In the interim between 1967, when I began teaching, and 2011 when I retired as a school administrator, extraordinary changes had occurred in our world.

The World is Flat But the Factory System Mentality Persists in Schools

Advances in Technology and communication had flattened the landscape and made information accessible at the click of a mouse to anyone, anywhere. The Cold War had morphed into the War on Terrorism. The gap between the 1% and the 99% had widened and the country had become more polarized on every issue.

Through it all, our public schools–at least those in North Carolina–continued to operate with the same old factory system mentality.

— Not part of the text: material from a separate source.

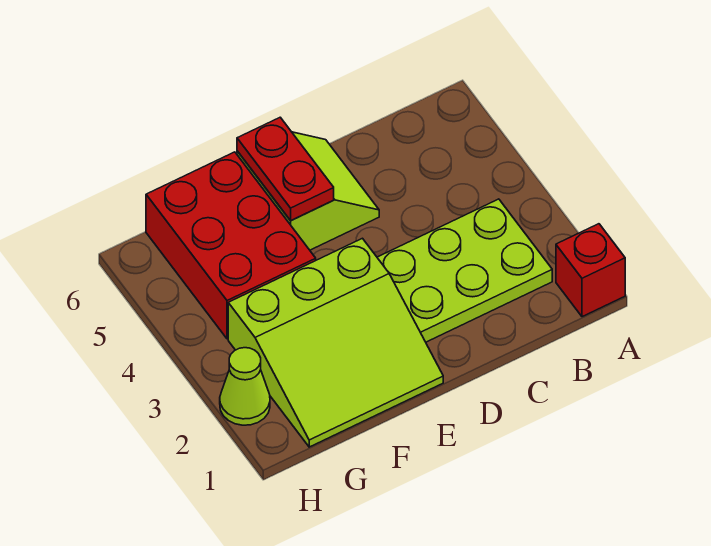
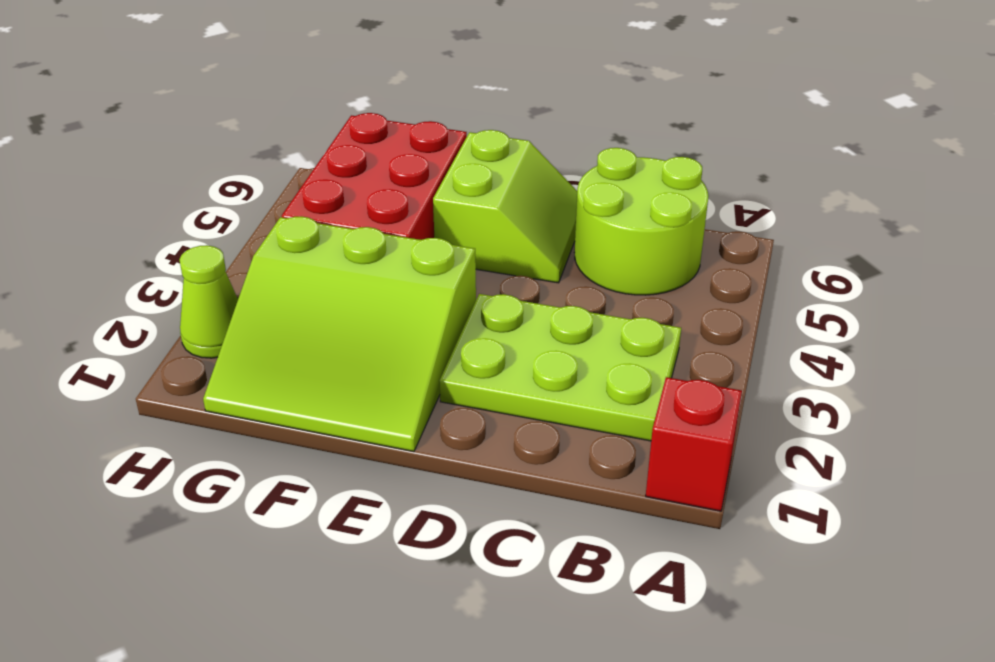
none -> lime 2x2 round brick [575,148,709,295]
red 1x2 plate [237,117,334,221] -> none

It’s true that there were pockets of innovation and reform. Creative teachers brought the real world into their classrooms. Visionary principals and superintendents introduced collaborative practices into their schools and districts. Parent and community groups partnered with the schools to provide essential twenty-first century technology for twenty-first century learning.

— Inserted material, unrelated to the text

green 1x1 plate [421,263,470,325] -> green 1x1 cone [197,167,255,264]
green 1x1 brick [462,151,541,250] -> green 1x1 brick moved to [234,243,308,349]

Some districts  began offering high school alternatives such as “Early College” and online courses through North Carolina Virtual Public Schools. But far too many kids remained untouched by the pockets of reform and change.

Even with a vast body of educational research contradicting these outmoded practices, the factory mentality persists. It shows itself in movements such as those to make cursive writing a requirement for every student. It rears its head in the determination to withold calculators and require kids to master “naked math” before allowing them to become involved in real world problem solving.

AltSchool Brings Twenty-First Century Learning to Some Kids

I was both thrilled and dismayed when I saw the clip on CBS Morning News about the success of the AltSchool in San Francisco. Max Ventilla, an engineering executive with Google, founded the school. Ventilla became concerned over the quality of education for his children. He quit his five million dollar a year job to do research and raise money to fund a school structured for twenty-first century learners.

Check out this link to see the learning environment that Ventilla created in his pilot schools that are now located in San Francisco, Palo Alto, and Brooklyn. This is the kind of schooling I want for my grandchildren and it’s the kind of schooling that I envision and desire for all children in North Carolina and all over the world.

https://www.altschool.com/about-us#videos 

The Bell Curve Governs Access to Quality Education

What is dismaying to me is that presently, AltSchool and those of similar quality, come at a hefty price. Annual tuition for students who attend is between twenty and twenty-six thousand dollars. That makes it accessible only to the very wealthy, and thus reinforces the notion that a first class education is out of reach for all but the privileged.

Doesn’t that smack of the factory system, where only those to the far right of the bell curve rise to the top? Will we ever come around to understanding that the best education for the children of the affluent is the best education for all kids?

To be fair, Ventilla’s vision includes all kids. There’s a section on the AltSchool admission form to request financial aid for those unable to pay full tuition. But his major concern is with finding and piloting a new model for schooling that can be replicated across the nation and world by others who take on his vision to fund AltSchools in their own local communities. I applaud his innovative approach and will look forward to reading his research findings.

Let’s Support Twenty-First Century Learning for All Kids

I would so dearly like to believe that we will establish twenty-first century classrooms similar to the AltSchools in all of our public schools in North Carolina. I know first-hand of many teachers and administrators who work tirelessly to this end.

However, I’m afraid that the politicians who currently control the State House lack the vision to fund that kind of effort. They cling instead to the notion that what was good enough for the children in my Grandmother’s classroom is good enough for the children today.

Hopefully, these myopic politicians won’t have the last word, and leaders with a vision to create twenty-first century learning environments for all of our children will replace them.